She also makes pasta. A lot, lot, lot of pasta. Because… her pot is magic! And this magic pot can make as much pasta as Strega Nona ever wants, as long as she blows three kisses <kiss, kiss, kiss> into the pot after singing her magic, pasta-producing spell. (Today this spell is called Grubhub.)
All is well in Strega Nona’s softly lit world, where the colors are creamy and the edges are not sharp, until one day, a man named Big Anthony, her helper, overhears her spell but doesn’t see her do the three-kiss closer <kiss, kiss, kiss>. So, with good intentions but not enough information, Big Anthony makes a magic pot of pasta… but doesn’t know how to turn it off. So pasta grows and goes and grows and goes until it threatens to drown out the whole village in its doughy doom!
When Strega Nona returns, feet sore from a hard day traipsing the hills to bring kindness and, I presume, lavender oils to the warty townspeople, she stops the spell and makes Big Anthony clean up the mess by handing him a fork. Mangia!

- [Data below]

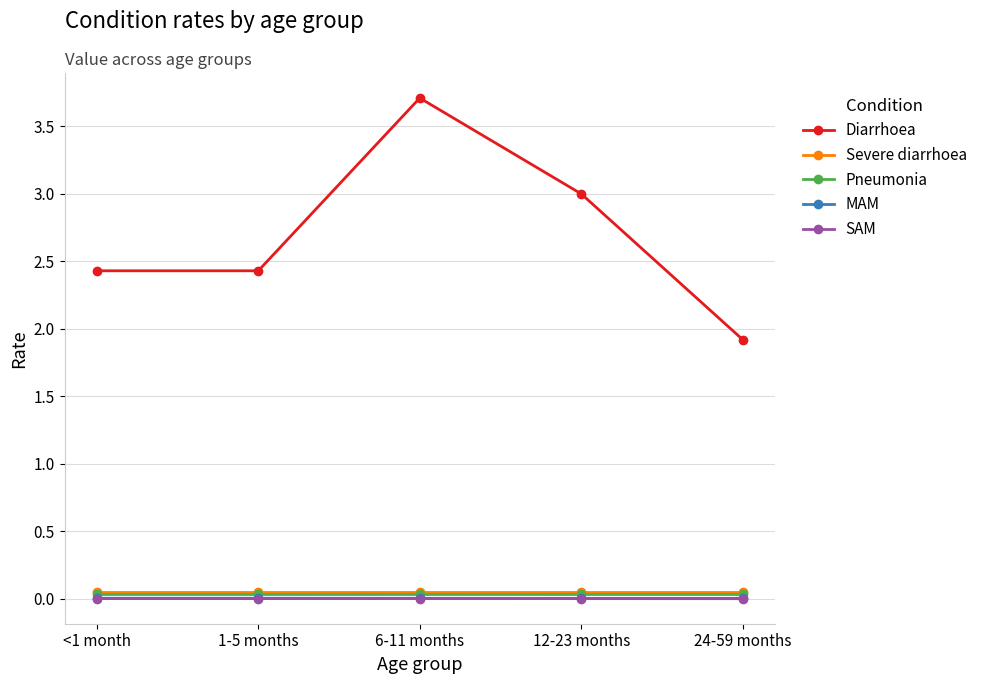

Which category has the lowest value in the Diarrhoea series?

24-59 months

- [Exercise directions] Set down the part of the Strega Nona passage above word for word, beginning at the words "When Strega Nona" and stopping after the words "a fork. Mangia!".

- [The answer]
When Strega Nona returns, feet sore from a hard day traipsing the hills to bring kindness and, I presume, lavender oils to the warty townspeople, she stops the spell and makes Big Anthony clean up the mess by handing him a fork. Mangia!